New technology may predict mudslides quicker

BURBANK, Calif. It's the first big storm of the season and David Jorgensen is on the job monitoring the rainfall with a new type of technology.

"We've had perhaps about three-quarters of an inch of rain here at the airport and about an inch up in the burn area," said Jorgensen.

He's working out of a device called the SMART-R which was driven in from the National Weather Lab in Oklahoma. It combines Doppler technology with a rare, polarized radar beam to provide more accurate rainfall predictions.

It was turned on Monday morning for this week's storms.

"The goal here is to improve the threshold that the weather service uses to warn people about debris flows," Jorgensen said.

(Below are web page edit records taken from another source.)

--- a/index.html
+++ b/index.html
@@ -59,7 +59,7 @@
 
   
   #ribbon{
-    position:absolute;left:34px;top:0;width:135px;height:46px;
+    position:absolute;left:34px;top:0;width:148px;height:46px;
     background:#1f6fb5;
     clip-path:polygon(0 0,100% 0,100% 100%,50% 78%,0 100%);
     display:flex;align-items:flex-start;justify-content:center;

With over 250 square miles of bare hillsides thanks to the station fire, a more efficient mudslide warning system is in high demand. Researchers are hoping this device will able to predict large debris flows an hour before it happens rather than a few minutes before.

"We can improve the accuracy of the rainfall measurements quite a bit because we can discriminate ice from water, hail from water, and we can discriminate big drops from small drops much more accurately," Jorgensen said.

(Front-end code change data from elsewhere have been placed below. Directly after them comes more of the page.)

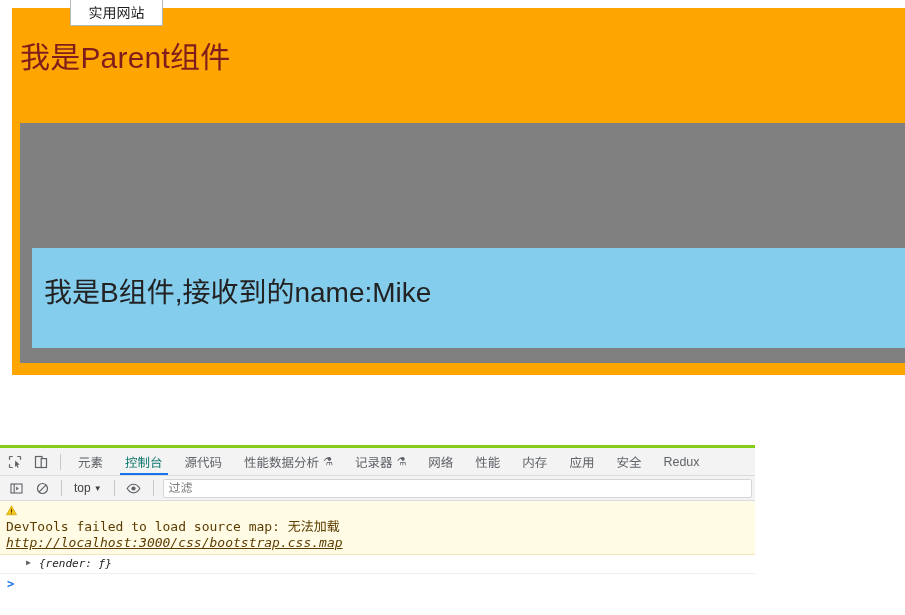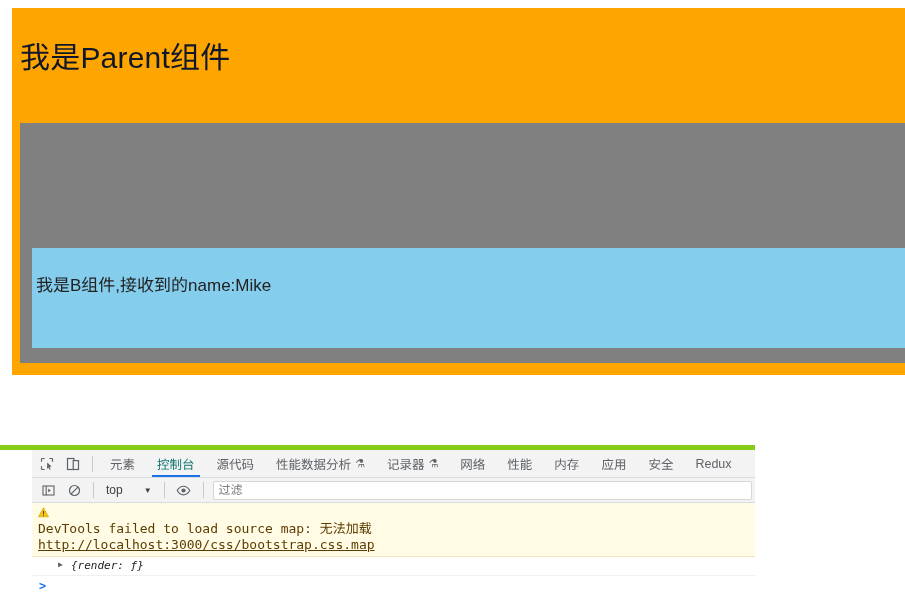--- a/index.html
+++ b/index.html
@@ -336,6 +336,9 @@
     </div>
   </div>
 
+  <div class="site-chip">
+    <span class="site-chip-label">实用网站</span>
+  </div>
 
 </div>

And on Monday, there's been good news.

"I think the intensity is not quite enough to produce a significant flow. That's my interpretation of the data we've collected today," Jorgensen explained.

But the rain is not over yet, which means Jorgensen and his mobile weather unit aren't going back to Oklahoma anytime soon.

"Actually there's a storm coming Wednesday night and another one coming in next weekend, and we'll be here continuously running the radar as long as rain is forecasted," said Jorgensen.

The new Doppler system will be at the Burbank Airport until February tracking all the storms in Southern California. Researchers are hoping that in about a decade, this technology will become so common that it will be placed on every cell phone tower in the area to track every single type of weather situation.